» **REQUIREMENT**
In the records below, begin at the line that has "Document page, 1241x1754 pixels." and stop after the line that has "List each element's"; quote those lines verbatim and nothing more.

» **INPUT DATA**
⁂

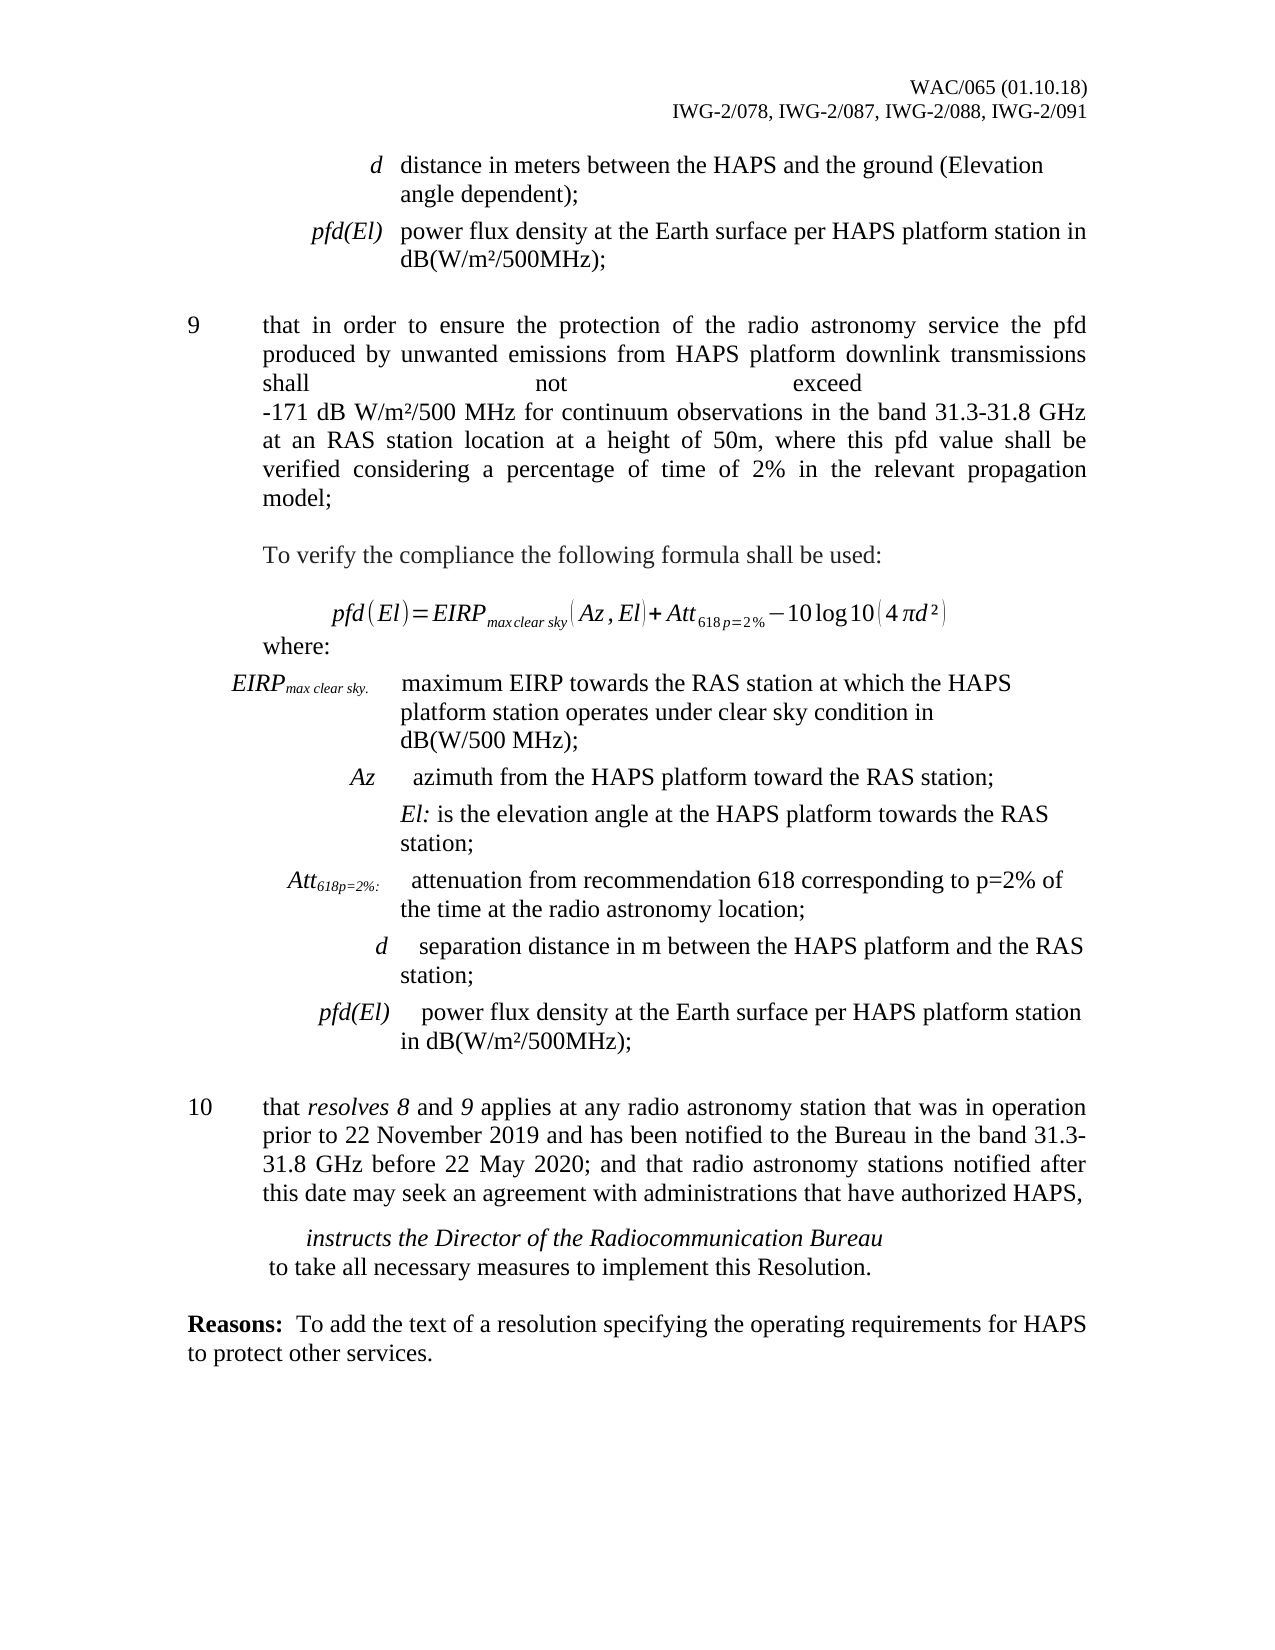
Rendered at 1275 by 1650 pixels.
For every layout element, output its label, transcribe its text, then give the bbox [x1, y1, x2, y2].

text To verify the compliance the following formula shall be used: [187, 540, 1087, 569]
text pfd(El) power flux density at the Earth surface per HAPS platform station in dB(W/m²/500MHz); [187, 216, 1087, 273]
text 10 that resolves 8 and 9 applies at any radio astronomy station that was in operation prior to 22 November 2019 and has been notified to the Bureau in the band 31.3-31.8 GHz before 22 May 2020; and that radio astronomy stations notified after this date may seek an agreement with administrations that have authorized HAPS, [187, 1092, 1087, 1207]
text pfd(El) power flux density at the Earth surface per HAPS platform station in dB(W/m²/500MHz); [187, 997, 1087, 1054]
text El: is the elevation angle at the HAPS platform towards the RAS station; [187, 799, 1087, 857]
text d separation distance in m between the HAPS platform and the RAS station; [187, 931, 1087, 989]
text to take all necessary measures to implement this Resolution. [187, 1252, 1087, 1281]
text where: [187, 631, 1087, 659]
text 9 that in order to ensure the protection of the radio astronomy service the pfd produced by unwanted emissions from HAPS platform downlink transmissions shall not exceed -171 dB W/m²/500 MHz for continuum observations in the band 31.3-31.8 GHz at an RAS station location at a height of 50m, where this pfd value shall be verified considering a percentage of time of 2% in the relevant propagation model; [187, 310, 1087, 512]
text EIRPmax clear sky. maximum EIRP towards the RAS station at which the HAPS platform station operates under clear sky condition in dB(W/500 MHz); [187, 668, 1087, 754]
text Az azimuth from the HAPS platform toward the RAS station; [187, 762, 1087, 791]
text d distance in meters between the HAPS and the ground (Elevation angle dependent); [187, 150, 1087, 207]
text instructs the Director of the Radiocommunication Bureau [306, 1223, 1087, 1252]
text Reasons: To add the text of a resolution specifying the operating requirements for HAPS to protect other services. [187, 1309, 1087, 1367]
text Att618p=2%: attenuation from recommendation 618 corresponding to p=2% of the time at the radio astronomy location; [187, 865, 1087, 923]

⁂

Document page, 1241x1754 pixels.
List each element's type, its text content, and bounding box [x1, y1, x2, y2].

⁂

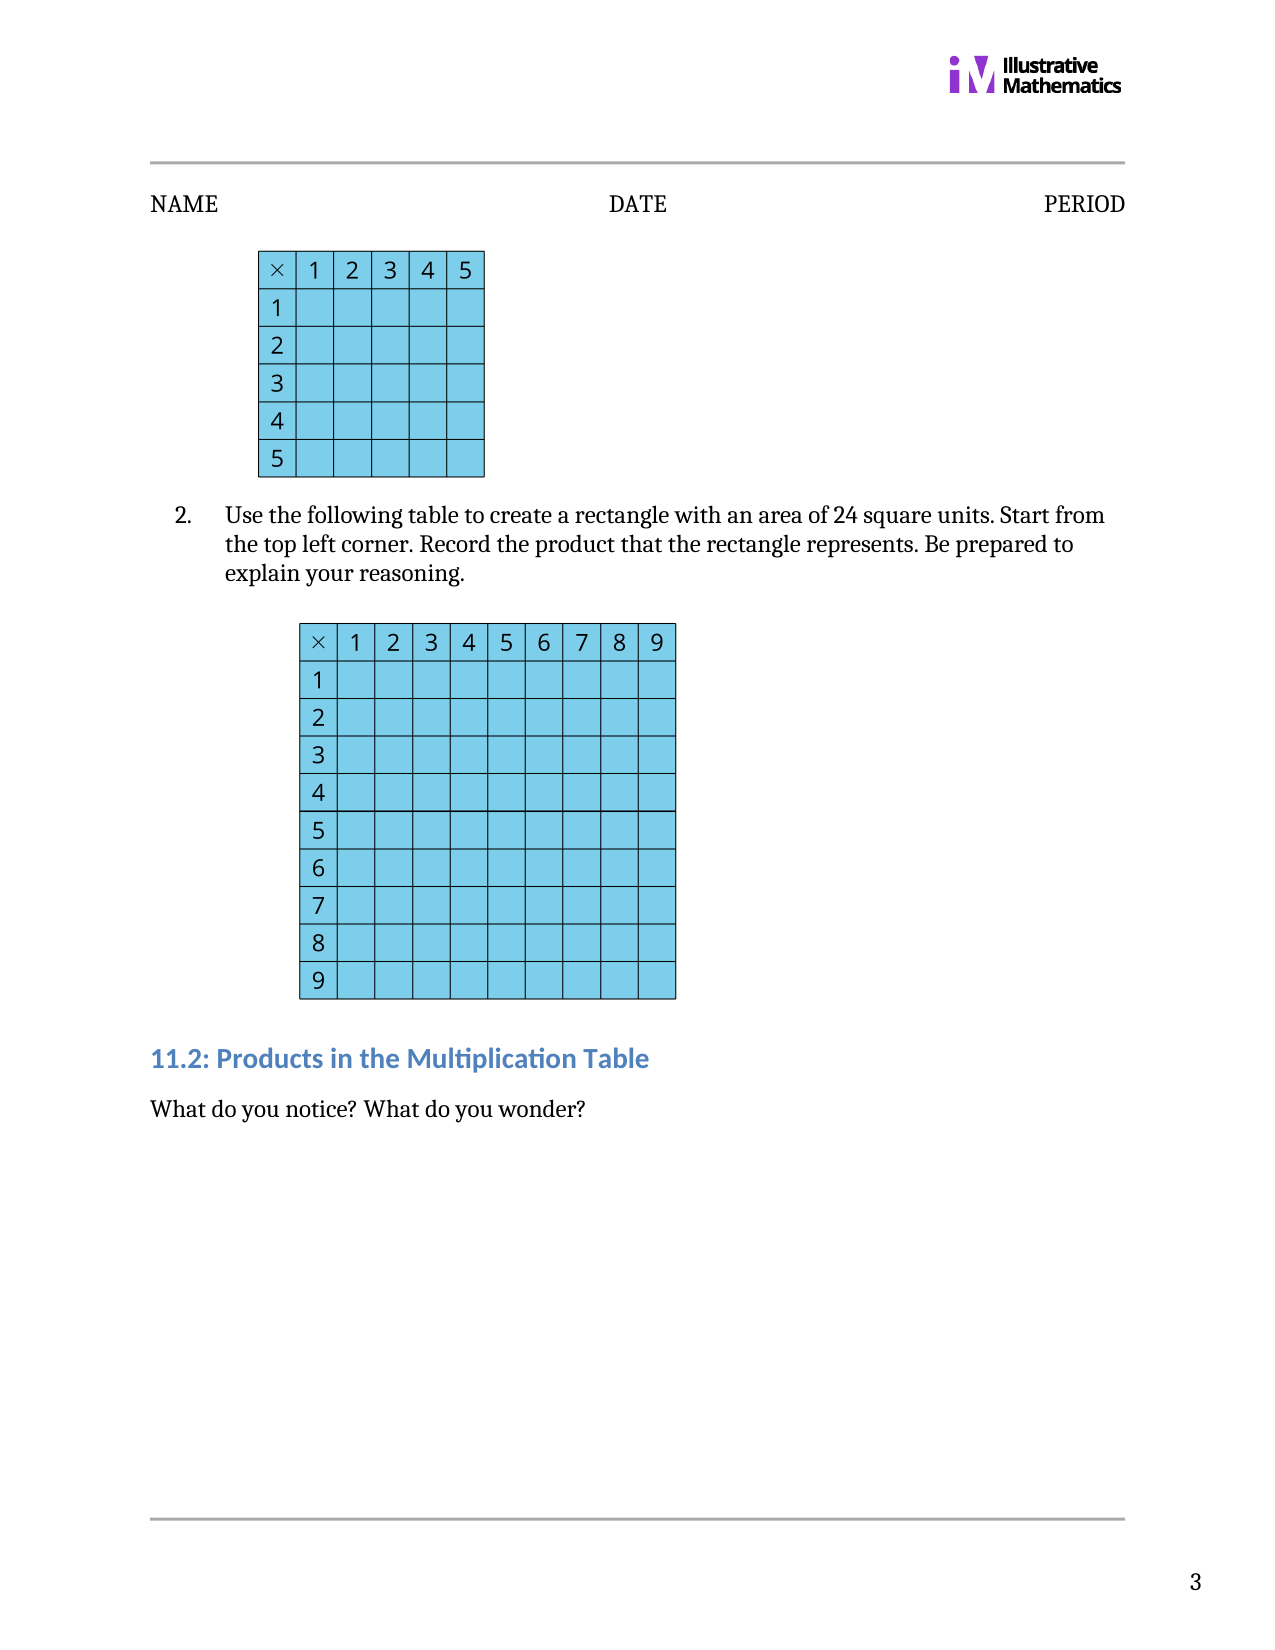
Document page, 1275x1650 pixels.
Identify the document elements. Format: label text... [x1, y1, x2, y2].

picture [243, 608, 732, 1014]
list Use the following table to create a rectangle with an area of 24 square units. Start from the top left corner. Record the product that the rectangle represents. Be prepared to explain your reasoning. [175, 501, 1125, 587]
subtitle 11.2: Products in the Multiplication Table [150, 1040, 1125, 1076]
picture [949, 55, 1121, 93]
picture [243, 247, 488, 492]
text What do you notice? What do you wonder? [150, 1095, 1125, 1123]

⁂

» **SOLUTION FOR THIS PROBLEM**
Document page, 1241x1754 pixels.
List each element's type, its text content, and bounding box [x1, y1, x2, y2].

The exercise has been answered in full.